[WHAT TO DO]:
From the line containing "26,664.00 USD" down to the last line of the records below, copy every line exactly. Leave out everything before it.
□ □ □ □
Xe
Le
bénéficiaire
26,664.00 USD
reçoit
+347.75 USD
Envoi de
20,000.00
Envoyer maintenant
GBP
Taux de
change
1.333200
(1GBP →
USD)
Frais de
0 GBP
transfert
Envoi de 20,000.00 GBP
□ □ □ □
[TASK ANSWER]:
26,664.00 USD
reçoit
+347.75 USD
Envoi de
20,000.00
Envoyer maintenant
GBP
Taux de
change
1.333200
(1GBP →
USD)
Frais de
0 GBP
transfert
Envoi de 20,000.00 GBP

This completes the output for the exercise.